Stored data:

- - -

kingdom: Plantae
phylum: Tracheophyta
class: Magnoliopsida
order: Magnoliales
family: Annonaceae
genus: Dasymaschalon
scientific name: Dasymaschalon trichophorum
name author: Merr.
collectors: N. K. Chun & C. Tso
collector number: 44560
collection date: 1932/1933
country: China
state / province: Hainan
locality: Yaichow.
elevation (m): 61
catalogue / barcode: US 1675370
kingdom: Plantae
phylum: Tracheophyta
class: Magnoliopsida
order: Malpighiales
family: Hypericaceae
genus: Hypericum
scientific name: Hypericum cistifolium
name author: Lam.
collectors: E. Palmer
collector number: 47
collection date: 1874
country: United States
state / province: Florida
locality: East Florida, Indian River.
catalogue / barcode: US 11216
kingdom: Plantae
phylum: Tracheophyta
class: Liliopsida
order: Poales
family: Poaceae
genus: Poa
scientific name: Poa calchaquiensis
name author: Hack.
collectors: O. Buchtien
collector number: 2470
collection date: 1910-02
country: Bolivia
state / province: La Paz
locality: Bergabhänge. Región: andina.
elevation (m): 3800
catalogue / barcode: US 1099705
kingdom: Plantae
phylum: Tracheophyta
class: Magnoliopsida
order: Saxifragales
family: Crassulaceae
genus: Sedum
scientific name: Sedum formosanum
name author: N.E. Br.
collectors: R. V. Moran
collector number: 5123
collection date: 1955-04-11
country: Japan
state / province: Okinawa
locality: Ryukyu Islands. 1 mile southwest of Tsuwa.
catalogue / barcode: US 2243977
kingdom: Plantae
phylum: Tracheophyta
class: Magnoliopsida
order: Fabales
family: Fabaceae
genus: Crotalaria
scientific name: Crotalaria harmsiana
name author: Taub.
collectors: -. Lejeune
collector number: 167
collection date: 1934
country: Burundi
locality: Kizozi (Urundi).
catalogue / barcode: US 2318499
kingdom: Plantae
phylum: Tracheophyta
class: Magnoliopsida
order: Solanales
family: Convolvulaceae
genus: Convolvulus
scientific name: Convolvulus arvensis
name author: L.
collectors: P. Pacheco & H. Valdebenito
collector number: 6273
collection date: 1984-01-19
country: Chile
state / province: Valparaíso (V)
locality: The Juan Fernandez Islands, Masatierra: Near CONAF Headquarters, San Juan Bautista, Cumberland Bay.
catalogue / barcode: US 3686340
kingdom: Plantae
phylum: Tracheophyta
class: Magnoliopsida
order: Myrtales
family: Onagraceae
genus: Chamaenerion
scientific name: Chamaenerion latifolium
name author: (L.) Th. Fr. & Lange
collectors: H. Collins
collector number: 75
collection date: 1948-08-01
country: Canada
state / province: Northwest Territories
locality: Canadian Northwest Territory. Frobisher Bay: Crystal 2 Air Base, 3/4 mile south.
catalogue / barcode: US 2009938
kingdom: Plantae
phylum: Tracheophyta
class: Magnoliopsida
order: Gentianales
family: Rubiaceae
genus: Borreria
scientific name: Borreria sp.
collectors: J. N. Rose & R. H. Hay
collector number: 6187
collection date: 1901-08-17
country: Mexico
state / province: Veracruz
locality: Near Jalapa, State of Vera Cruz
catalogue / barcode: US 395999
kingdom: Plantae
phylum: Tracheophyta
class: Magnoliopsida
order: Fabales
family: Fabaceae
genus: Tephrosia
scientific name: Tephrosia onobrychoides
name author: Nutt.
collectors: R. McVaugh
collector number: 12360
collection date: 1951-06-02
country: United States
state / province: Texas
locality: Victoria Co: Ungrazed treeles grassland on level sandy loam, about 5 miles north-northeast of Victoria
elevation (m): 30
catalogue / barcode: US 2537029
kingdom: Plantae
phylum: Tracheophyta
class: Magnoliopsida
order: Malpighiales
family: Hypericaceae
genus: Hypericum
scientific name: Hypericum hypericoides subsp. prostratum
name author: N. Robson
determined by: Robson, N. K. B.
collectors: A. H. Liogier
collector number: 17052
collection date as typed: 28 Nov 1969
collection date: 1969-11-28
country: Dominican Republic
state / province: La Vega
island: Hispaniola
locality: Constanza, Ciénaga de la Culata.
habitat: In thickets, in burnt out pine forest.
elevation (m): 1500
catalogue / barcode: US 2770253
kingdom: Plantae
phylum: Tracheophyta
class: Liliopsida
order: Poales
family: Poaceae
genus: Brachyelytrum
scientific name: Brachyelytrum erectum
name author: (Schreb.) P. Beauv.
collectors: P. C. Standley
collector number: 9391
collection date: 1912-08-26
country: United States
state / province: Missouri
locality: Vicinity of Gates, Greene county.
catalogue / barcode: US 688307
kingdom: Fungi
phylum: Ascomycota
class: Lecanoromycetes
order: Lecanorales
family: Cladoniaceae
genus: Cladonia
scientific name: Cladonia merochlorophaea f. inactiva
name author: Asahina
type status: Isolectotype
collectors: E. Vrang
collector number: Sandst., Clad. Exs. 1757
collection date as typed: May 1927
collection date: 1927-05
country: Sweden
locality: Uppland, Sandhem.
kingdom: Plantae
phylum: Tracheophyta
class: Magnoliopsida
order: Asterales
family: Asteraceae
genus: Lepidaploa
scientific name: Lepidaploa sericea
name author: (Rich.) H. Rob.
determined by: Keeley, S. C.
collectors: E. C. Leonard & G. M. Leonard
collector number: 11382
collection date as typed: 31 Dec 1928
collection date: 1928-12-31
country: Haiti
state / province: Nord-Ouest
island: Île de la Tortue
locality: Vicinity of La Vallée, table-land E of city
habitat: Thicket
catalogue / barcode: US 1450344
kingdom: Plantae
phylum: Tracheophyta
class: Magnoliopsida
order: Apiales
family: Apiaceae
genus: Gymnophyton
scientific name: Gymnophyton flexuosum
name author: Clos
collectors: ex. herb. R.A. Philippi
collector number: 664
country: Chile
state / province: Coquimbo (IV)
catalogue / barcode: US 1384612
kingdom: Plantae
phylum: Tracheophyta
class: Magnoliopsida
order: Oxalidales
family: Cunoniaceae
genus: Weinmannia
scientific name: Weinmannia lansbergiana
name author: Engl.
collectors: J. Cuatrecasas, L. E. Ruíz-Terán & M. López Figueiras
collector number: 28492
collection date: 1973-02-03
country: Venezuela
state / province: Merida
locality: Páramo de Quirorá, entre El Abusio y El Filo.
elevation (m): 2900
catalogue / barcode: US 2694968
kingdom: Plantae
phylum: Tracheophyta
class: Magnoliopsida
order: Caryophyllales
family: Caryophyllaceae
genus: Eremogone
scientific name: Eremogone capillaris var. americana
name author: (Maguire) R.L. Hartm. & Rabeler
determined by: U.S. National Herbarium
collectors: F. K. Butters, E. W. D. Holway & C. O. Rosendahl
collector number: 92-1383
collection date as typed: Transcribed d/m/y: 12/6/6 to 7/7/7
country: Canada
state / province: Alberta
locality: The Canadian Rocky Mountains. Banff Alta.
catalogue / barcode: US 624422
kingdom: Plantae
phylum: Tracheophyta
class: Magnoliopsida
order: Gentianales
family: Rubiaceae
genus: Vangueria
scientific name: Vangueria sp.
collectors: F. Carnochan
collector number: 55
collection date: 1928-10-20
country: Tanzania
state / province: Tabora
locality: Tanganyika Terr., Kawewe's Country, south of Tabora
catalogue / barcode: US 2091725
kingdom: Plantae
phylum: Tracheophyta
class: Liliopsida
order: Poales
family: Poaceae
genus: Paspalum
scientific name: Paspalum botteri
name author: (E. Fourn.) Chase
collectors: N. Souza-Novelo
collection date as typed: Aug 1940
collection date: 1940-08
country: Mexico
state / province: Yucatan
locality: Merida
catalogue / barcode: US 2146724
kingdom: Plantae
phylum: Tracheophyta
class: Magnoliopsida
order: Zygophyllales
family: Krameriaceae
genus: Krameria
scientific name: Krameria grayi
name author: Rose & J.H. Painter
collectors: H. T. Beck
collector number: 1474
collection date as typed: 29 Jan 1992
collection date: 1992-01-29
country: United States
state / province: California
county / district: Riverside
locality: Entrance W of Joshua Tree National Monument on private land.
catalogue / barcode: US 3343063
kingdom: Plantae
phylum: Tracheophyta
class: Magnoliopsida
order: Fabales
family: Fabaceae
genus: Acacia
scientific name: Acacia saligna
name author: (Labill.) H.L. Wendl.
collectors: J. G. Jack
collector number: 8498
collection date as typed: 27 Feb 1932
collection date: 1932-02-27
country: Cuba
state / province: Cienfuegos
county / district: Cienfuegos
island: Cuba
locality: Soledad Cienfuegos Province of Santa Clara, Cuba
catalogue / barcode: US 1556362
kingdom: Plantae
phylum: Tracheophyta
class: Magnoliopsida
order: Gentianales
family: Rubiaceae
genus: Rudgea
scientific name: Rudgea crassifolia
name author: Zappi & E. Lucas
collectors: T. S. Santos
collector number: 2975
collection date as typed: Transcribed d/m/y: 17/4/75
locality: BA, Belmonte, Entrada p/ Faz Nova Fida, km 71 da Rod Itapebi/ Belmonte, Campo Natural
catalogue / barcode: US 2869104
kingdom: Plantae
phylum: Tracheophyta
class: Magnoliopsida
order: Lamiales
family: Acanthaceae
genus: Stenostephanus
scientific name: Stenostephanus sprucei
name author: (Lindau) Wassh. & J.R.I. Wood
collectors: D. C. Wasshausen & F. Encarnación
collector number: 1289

- - -

Copy the entries exactly, starting from the first line and continuing up to and including the line that contains "collector number: 6273".

kingdom: Plantae
phylum: Tracheophyta
class: Magnoliopsida
order: Magnoliales
family: Annonaceae
genus: Dasymaschalon
scientific name: Dasymaschalon trichophorum
name author: Merr.
collectors: N. K. Chun & C. Tso
collector number: 44560
collection date: 1932/1933
country: China
state / province: Hainan
locality: Yaichow.
elevation (m): 61
catalogue / barcode: US 1675370
kingdom: Plantae
phylum: Tracheophyta
class: Magnoliopsida
order: Malpighiales
family: Hypericaceae
genus: Hypericum
scientific name: Hypericum cistifolium
name author: Lam.
collectors: E. Palmer
collector number: 47
collection date: 1874
country: United States
state / province: Florida
locality: East Florida, Indian River.
catalogue / barcode: US 11216
kingdom: Plantae
phylum: Tracheophyta
class: Liliopsida
order: Poales
family: Poaceae
genus: Poa
scientific name: Poa calchaquiensis
name author: Hack.
collectors: O. Buchtien
collector number: 2470
collection date: 1910-02
country: Bolivia
state / province: La Paz
locality: Bergabhänge. Región: andina.
elevation (m): 3800
catalogue / barcode: US 1099705
kingdom: Plantae
phylum: Tracheophyta
class: Magnoliopsida
order: Saxifragales
family: Crassulaceae
genus: Sedum
scientific name: Sedum formosanum
name author: N.E. Br.
collectors: R. V. Moran
collector number: 5123
collection date: 1955-04-11
country: Japan
state / province: Okinawa
locality: Ryukyu Islands. 1 mile southwest of Tsuwa.
catalogue / barcode: US 2243977
kingdom: Plantae
phylum: Tracheophyta
class: Magnoliopsida
order: Fabales
family: Fabaceae
genus: Crotalaria
scientific name: Crotalaria harmsiana
name author: Taub.
collectors: -. Lejeune
collector number: 167
collection date: 1934
country: Burundi
locality: Kizozi (Urundi).
catalogue / barcode: US 2318499
kingdom: Plantae
phylum: Tracheophyta
class: Magnoliopsida
order: Solanales
family: Convolvulaceae
genus: Convolvulus
scientific name: Convolvulus arvensis
name author: L.
collectors: P. Pacheco & H. Valdebenito
collector number: 6273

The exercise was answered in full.